PROBLEM DETAILS |
In your copy, each line below is repeated exactly and no image appears.

──────

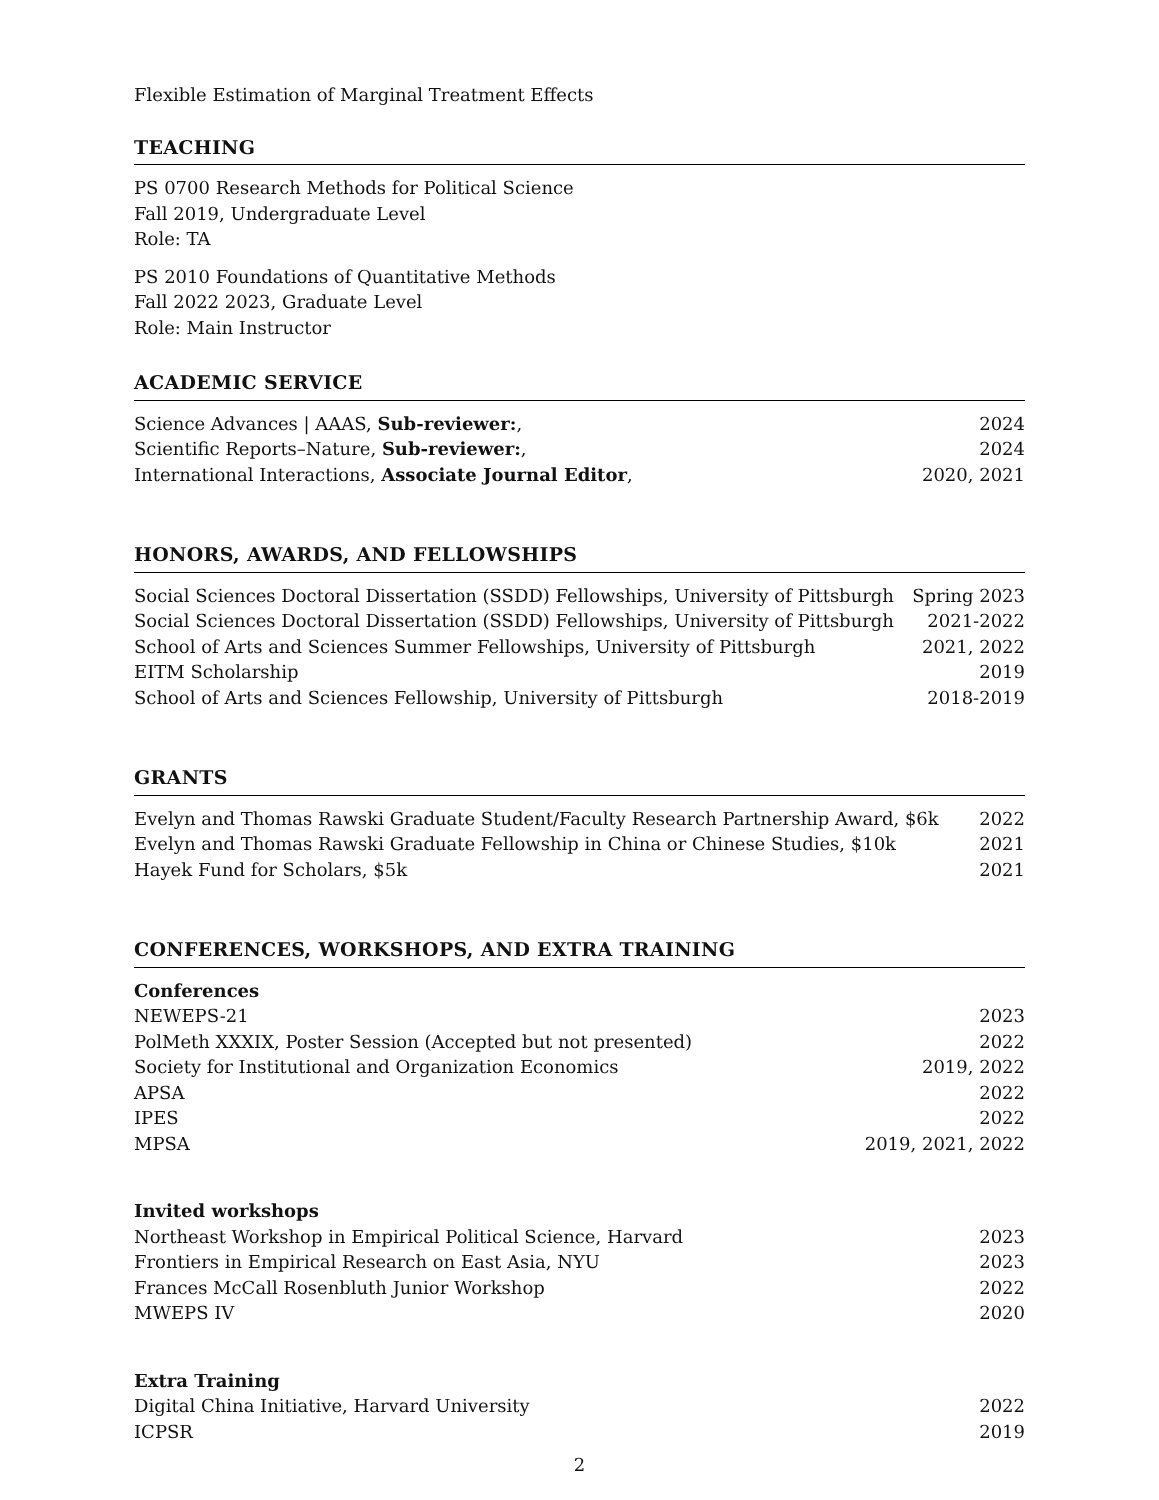Flexible Estimation of Marginal Treatment Effects
TEACHING
PS 0700 Research Methods for Political Science
Fall 2019, Undergraduate Level
Role: TA
PS 2010 Foundations of Quantitative Methods
Fall 2022 2023, Graduate Level
Role: Main Instructor
ACADEMIC SERVICE
Science Advances | AAAS, Sub-reviewer:, 2024
Scientific Reports–Nature, Sub-reviewer:, 2024
International Interactions, Associate Journal Editor, 2020, 2021
HONORS, AWARDS, AND FELLOWSHIPS
Social Sciences Doctoral Dissertation (SSDD) Fellowships, University of Pittsburgh Spring 2023
Social Sciences Doctoral Dissertation (SSDD) Fellowships, University of Pittsburgh 2021-2022
School of Arts and Sciences Summer Fellowships, University of Pittsburgh 2021, 2022
EITM Scholarship 2019
School of Arts and Sciences Fellowship, University of Pittsburgh 2018-2019
GRANTS
Evelyn and Thomas Rawski Graduate Student/Faculty Research Partnership Award, $6k 2022
Evelyn and Thomas Rawski Graduate Fellowship in China or Chinese Studies, $10k 2021
Hayek Fund for Scholars, $5k 2021
CONFERENCES, WORKSHOPS, AND EXTRA TRAINING
Conferences
NEWEPS-21 2023
PolMeth XXXIX, Poster Session (Accepted but not presented) 2022
Society for Institutional and Organization Economics 2019, 2022
APSA 2022
IPES 2022
MPSA 2019, 2021, 2022
Invited workshops
Northeast Workshop in Empirical Political Science, Harvard 2023
Frontiers in Empirical Research on East Asia, NYU 2023
Frances McCall Rosenbluth Junior Workshop 2022
MWEPS IV 2020
Extra Training
Digital China Initiative, Harvard University 2022
ICPSR 2019
2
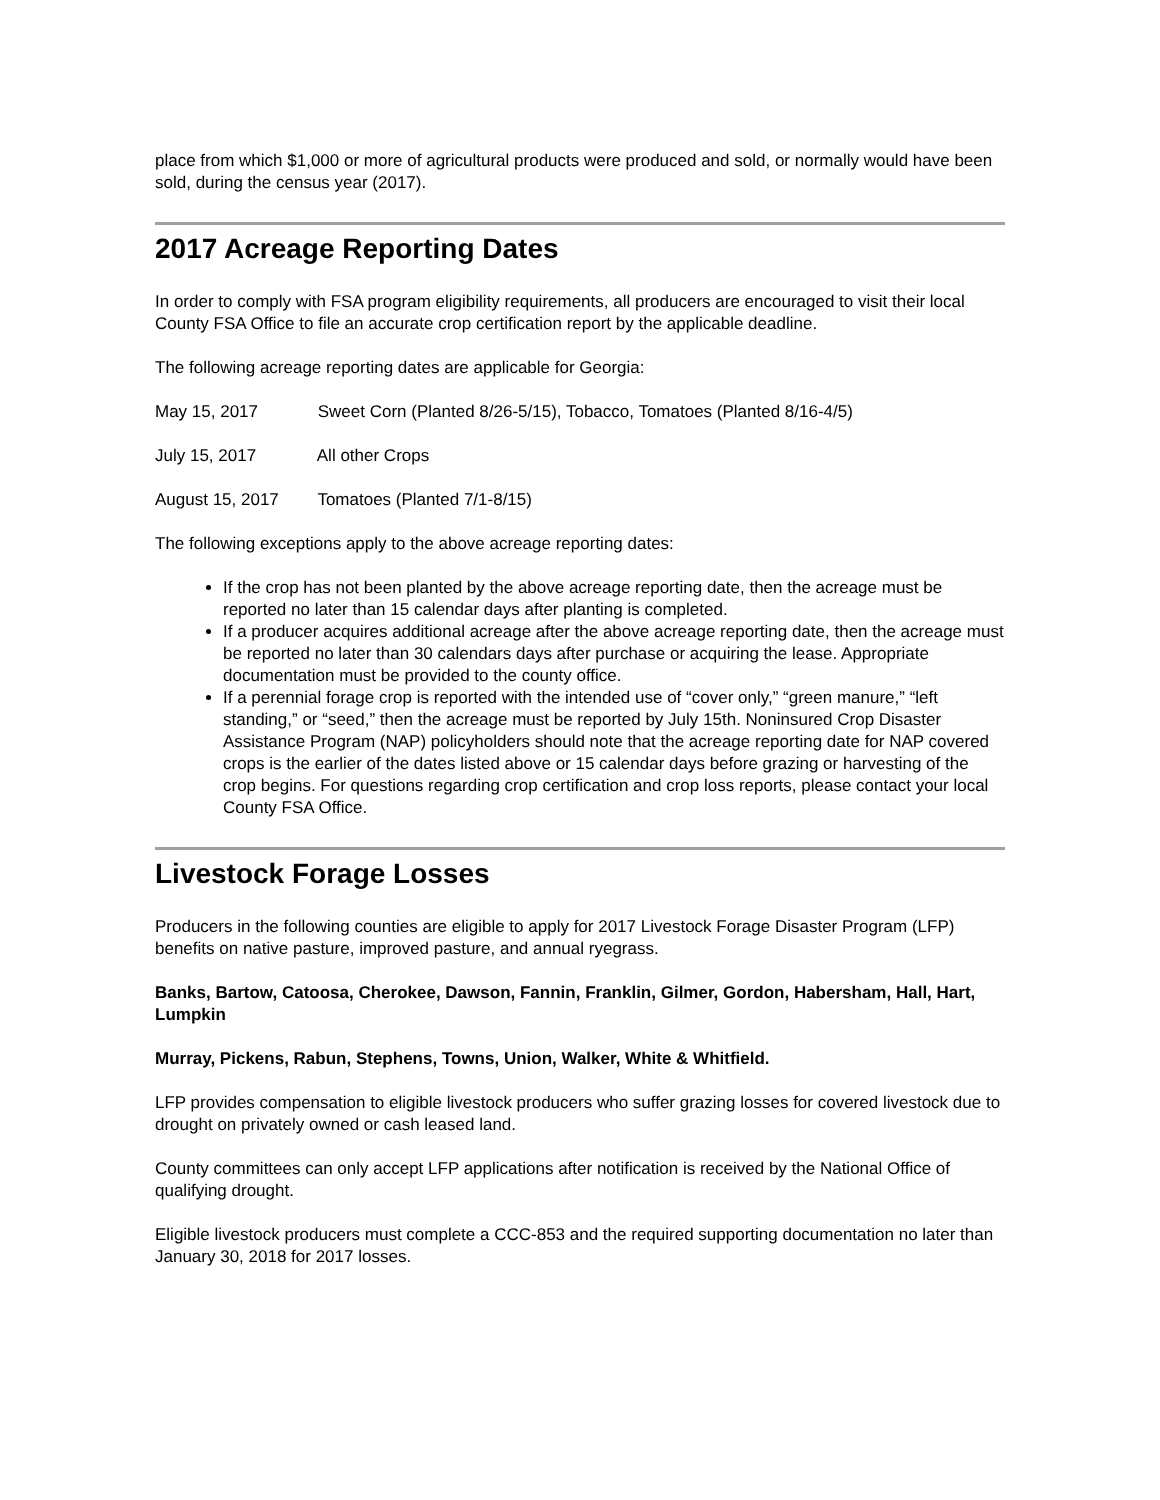place from which $1,000 or more of agricultural products were produced and sold, or normally would have been sold, during the census year (2017).
2017 Acreage Reporting Dates
In order to comply with FSA program eligibility requirements, all producers are encouraged to visit their local County FSA Office to file an accurate crop certification report by the applicable deadline.
The following acreage reporting dates are applicable for Georgia:
May 15, 2017 Sweet Corn (Planted 8/26-5/15), Tobacco, Tomatoes (Planted 8/16-4/5)
July 15, 2017 All other Crops
August 15, 2017 Tomatoes (Planted 7/1-8/15)
The following exceptions apply to the above acreage reporting dates:
If the crop has not been planted by the above acreage reporting date, then the acreage must be reported no later than 15 calendar days after planting is completed.
If a producer acquires additional acreage after the above acreage reporting date, then the acreage must be reported no later than 30 calendars days after purchase or acquiring the lease. Appropriate documentation must be provided to the county office.
If a perennial forage crop is reported with the intended use of “cover only,” “green manure,” “left standing,” or “seed,” then the acreage must be reported by July 15th. Noninsured Crop Disaster Assistance Program (NAP) policyholders should note that the acreage reporting date for NAP covered crops is the earlier of the dates listed above or 15 calendar days before grazing or harvesting of the crop begins. For questions regarding crop certification and crop loss reports, please contact your local County FSA Office.
Livestock Forage Losses
Producers in the following counties are eligible to apply for 2017 Livestock Forage Disaster Program (LFP) benefits on native pasture, improved pasture, and annual ryegrass.
Banks, Bartow, Catoosa, Cherokee, Dawson, Fannin, Franklin, Gilmer, Gordon, Habersham, Hall, Hart, Lumpkin
Murray, Pickens, Rabun, Stephens, Towns, Union, Walker, White & Whitfield.
LFP provides compensation to eligible livestock producers who suffer grazing losses for covered livestock due to drought on privately owned or cash leased land.
County committees can only accept LFP applications after notification is received by the National Office of qualifying drought.
Eligible livestock producers must complete a CCC-853 and the required supporting documentation no later than January 30, 2018 for 2017 losses.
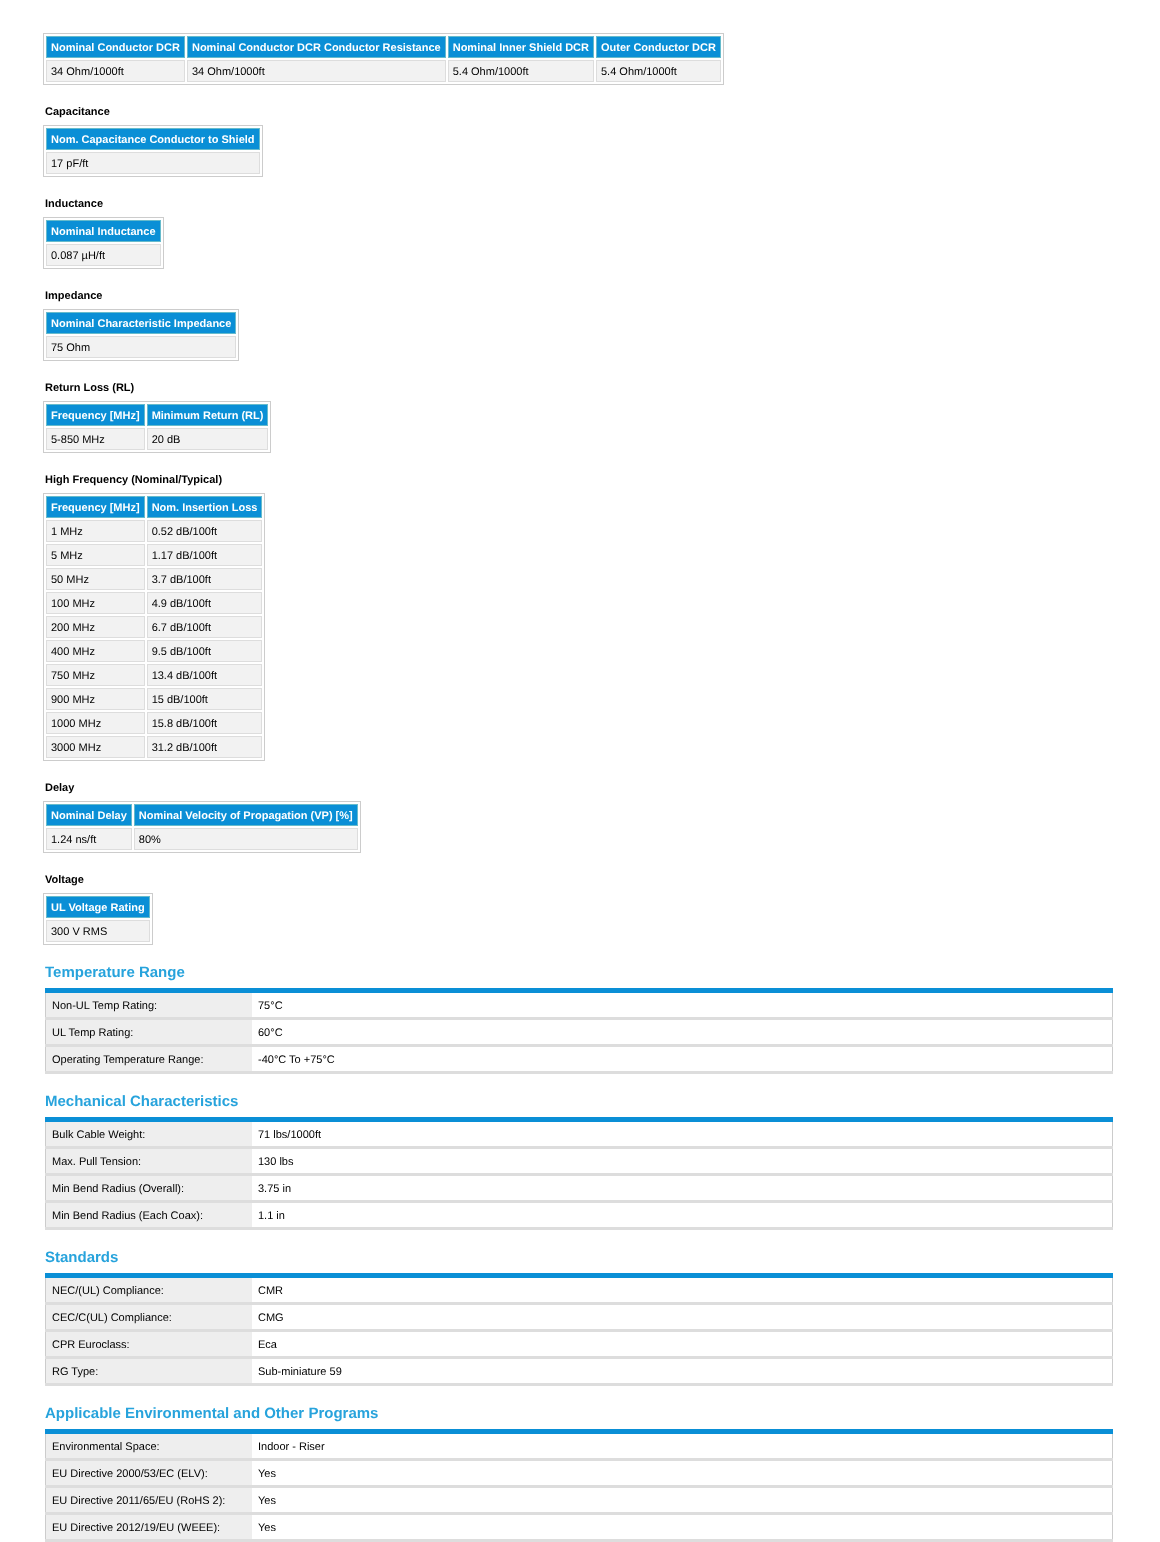| Nominal Conductor DCR | Nominal Conductor DCR Conductor Resistance | Nominal Inner Shield DCR | Outer Conductor DCR |
| --- | --- | --- | --- |
| 34 Ohm/1000ft | 34 Ohm/1000ft | 5.4 Ohm/1000ft | 5.4 Ohm/1000ft |
Capacitance
| Nom. Capacitance Conductor to Shield |
| --- |
| 17 pF/ft |
Inductance
| Nominal Inductance |
| --- |
| 0.087 µH/ft |
Impedance
| Nominal Characteristic Impedance |
| --- |
| 75 Ohm |
Return Loss (RL)
| Frequency [MHz] | Minimum Return (RL) |
| --- | --- |
| 5-850 MHz | 20 dB |
High Frequency (Nominal/Typical)
| Frequency [MHz] | Nom. Insertion Loss |
| --- | --- |
| 1 MHz | 0.52 dB/100ft |
| 5 MHz | 1.17 dB/100ft |
| 50 MHz | 3.7 dB/100ft |
| 100 MHz | 4.9 dB/100ft |
| 200 MHz | 6.7 dB/100ft |
| 400 MHz | 9.5 dB/100ft |
| 750 MHz | 13.4 dB/100ft |
| 900 MHz | 15 dB/100ft |
| 1000 MHz | 15.8 dB/100ft |
| 3000 MHz | 31.2 dB/100ft |
Delay
| Nominal Delay | Nominal Velocity of Propagation (VP) [%] |
| --- | --- |
| 1.24 ns/ft | 80% |
Voltage
| UL Voltage Rating |
| --- |
| 300 V RMS |
Temperature Range
| Non-UL Temp Rating: | 75°C |
| UL Temp Rating: | 60°C |
| Operating Temperature Range: | -40°C To +75°C |
Mechanical Characteristics
| Bulk Cable Weight: | 71 lbs/1000ft |
| Max. Pull Tension: | 130 lbs |
| Min Bend Radius (Overall): | 3.75 in |
| Min Bend Radius (Each Coax): | 1.1 in |
Standards
| NEC/(UL) Compliance: | CMR |
| CEC/C(UL) Compliance: | CMG |
| CPR Euroclass: | Eca |
| RG Type: | Sub-miniature 59 |
Applicable Environmental and Other Programs
| Environmental Space: | Indoor - Riser |
| EU Directive 2000/53/EC (ELV): | Yes |
| EU Directive 2011/65/EU (RoHS 2): | Yes |
| EU Directive 2012/19/EU (WEEE): | Yes |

──────

REPLY |
Flexible Estimation of Marginal Treatment Effects
TEACHING
PS 0700 Research Methods for Political Science
Fall 2019, Undergraduate Level
Role: TA
PS 2010 Foundations of Quantitative Methods
Fall 2022 2023, Graduate Level
Role: Main Instructor
ACADEMIC SERVICE
Science Advances | AAAS, Sub-reviewer:, 2024
Scientific Reports–Nature, Sub-reviewer:, 2024
International Interactions, Associate Journal Editor, 2020, 2021
HONORS, AWARDS, AND FELLOWSHIPS
Social Sciences Doctoral Dissertation (SSDD) Fellowships, University of Pittsburgh Spring 2023
Social Sciences Doctoral Dissertation (SSDD) Fellowships, University of Pittsburgh 2021-2022
School of Arts and Sciences Summer Fellowships, University of Pittsburgh 2021, 2022
EITM Scholarship 2019
School of Arts and Sciences Fellowship, University of Pittsburgh 2018-2019
GRANTS
Evelyn and Thomas Rawski Graduate Student/Faculty Research Partnership Award, $6k 2022
Evelyn and Thomas Rawski Graduate Fellowship in China or Chinese Studies, $10k 2021
Hayek Fund for Scholars, $5k 2021
CONFERENCES, WORKSHOPS, AND EXTRA TRAINING
Conferences
NEWEPS-21 2023
PolMeth XXXIX, Poster Session (Accepted but not presented) 2022
Society for Institutional and Organization Economics 2019, 2022
APSA 2022
IPES 2022
MPSA 2019, 2021, 2022
Invited workshops
Northeast Workshop in Empirical Political Science, Harvard 2023
Frontiers in Empirical Research on East Asia, NYU 2023
Frances McCall Rosenbluth Junior Workshop 2022
MWEPS IV 2020
Extra Training
Digital China Initiative, Harvard University 2022
ICPSR 2019
2
place from which $1,000 or more of agricultural products were produced and sold, or normally would have been sold, during the census year (2017).
2017 Acreage Reporting Dates
In order to comply with FSA program eligibility requirements, all producers are encouraged to visit their local County FSA Office to file an accurate crop certification report by the applicable deadline.
The following acreage reporting dates are applicable for Georgia:
May 15, 2017 Sweet Corn (Planted 8/26-5/15), Tobacco, Tomatoes (Planted 8/16-4/5)
July 15, 2017 All other Crops
August 15, 2017 Tomatoes (Planted 7/1-8/15)
The following exceptions apply to the above acreage reporting dates:
If the crop has not been planted by the above acreage reporting date, then the acreage must be reported no later than 15 calendar days after planting is completed.
If a producer acquires additional acreage after the above acreage reporting date, then the acreage must be reported no later than 30 calendars days after purchase or acquiring the lease. Appropriate documentation must be provided to the county office.
If a perennial forage crop is reported with the intended use of “cover only,” “green manure,” “left standing,” or “seed,” then the acreage must be reported by July 15th. Noninsured Crop Disaster Assistance Program (NAP) policyholders should note that the acreage reporting date for NAP covered crops is the earlier of the dates listed above or 15 calendar days before grazing or harvesting of the crop begins. For questions regarding crop certification and crop loss reports, please contact your local County FSA Office.
Livestock Forage Losses
Producers in the following counties are eligible to apply for 2017 Livestock Forage Disaster Program (LFP) benefits on native pasture, improved pasture, and annual ryegrass.
Banks, Bartow, Catoosa, Cherokee, Dawson, Fannin, Franklin, Gilmer, Gordon, Habersham, Hall, Hart, Lumpkin
Murray, Pickens, Rabun, Stephens, Towns, Union, Walker, White & Whitfield.
LFP provides compensation to eligible livestock producers who suffer grazing losses for covered livestock due to drought on privately owned or cash leased land.
County committees can only accept LFP applications after notification is received by the National Office of qualifying drought.
Eligible livestock producers must complete a CCC-853 and the required supporting documentation no later than January 30, 2018 for 2017 losses.
| Nominal Conductor DCR | Nominal Conductor DCR Conductor Resistance | Nominal Inner Shield DCR | Outer Conductor DCR |
| --- | --- | --- | --- |
| 34 Ohm/1000ft | 34 Ohm/1000ft | 5.4 Ohm/1000ft | 5.4 Ohm/1000ft |
Capacitance
| Nom. Capacitance Conductor to Shield |
| --- |
| 17 pF/ft |
Inductance
| Nominal Inductance |
| --- |
| 0.087 µH/ft |
Impedance
| Nominal Characteristic Impedance |
| --- |
| 75 Ohm |
Return Loss (RL)
| Frequency [MHz] | Minimum Return (RL) |
| --- | --- |
| 5-850 MHz | 20 dB |
High Frequency (Nominal/Typical)
| Frequency [MHz] | Nom. Insertion Loss |
| --- | --- |
| 1 MHz | 0.52 dB/100ft |
| 5 MHz | 1.17 dB/100ft |
| 50 MHz | 3.7 dB/100ft |
| 100 MHz | 4.9 dB/100ft |
| 200 MHz | 6.7 dB/100ft |
| 400 MHz | 9.5 dB/100ft |
| 750 MHz | 13.4 dB/100ft |
| 900 MHz | 15 dB/100ft |
| 1000 MHz | 15.8 dB/100ft |
| 3000 MHz | 31.2 dB/100ft |
Delay
| Nominal Delay | Nominal Velocity of Propagation (VP) [%] |
| --- | --- |
| 1.24 ns/ft | 80% |
Voltage
| UL Voltage Rating |
| --- |
| 300 V RMS |
Temperature Range
| Non-UL Temp Rating: | 75°C |
| UL Temp Rating: | 60°C |
| Operating Temperature Range: | -40°C To +75°C |
Mechanical Characteristics
| Bulk Cable Weight: | 71 lbs/1000ft |
| Max. Pull Tension: | 130 lbs |
| Min Bend Radius (Overall): | 3.75 in |
| Min Bend Radius (Each Coax): | 1.1 in |
Standards
| NEC/(UL) Compliance: | CMR |
| CEC/C(UL) Compliance: | CMG |
| CPR Euroclass: | Eca |
| RG Type: | Sub-miniature 59 |
Applicable Environmental and Other Programs
| Environmental Space: | Indoor - Riser |
| EU Directive 2000/53/EC (ELV): | Yes |
| EU Directive 2011/65/EU (RoHS 2): | Yes |
| EU Directive 2012/19/EU (WEEE): | Yes |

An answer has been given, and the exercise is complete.